• [WHAT THIS TASK INVOLVES] With the pictures removed, write out the data below exactly.

• [DATA TO USE]

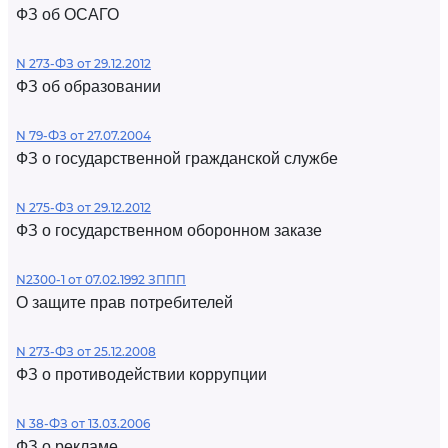
ФЗ об ОСАГО
N 273-ФЗ от 29.12.2012
ФЗ об образовании
N 79-ФЗ от 27.07.2004
ФЗ о государственной гражданской службе
N 275-ФЗ от 29.12.2012
ФЗ о государственном оборонном заказе
N2300-1 от 07.02.1992 ЗППП
О защите прав потребителей
N 273-ФЗ от 25.12.2008
ФЗ о противодействии коррупции
N 38-ФЗ от 13.03.2006
ФЗ о рекламе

• [COMPLETED EXERCISE]
ФЗ об ОСАГО
N 273-ФЗ от 29.12.2012
ФЗ об образовании
N 79-ФЗ от 27.07.2004
ФЗ о государственной гражданской службе
N 275-ФЗ от 29.12.2012
ФЗ о государственном оборонном заказе
N2300-1 от 07.02.1992 ЗППП
О защите прав потребителей
N 273-ФЗ от 25.12.2008
ФЗ о противодействии коррупции
N 38-ФЗ от 13.03.2006
ФЗ о рекламе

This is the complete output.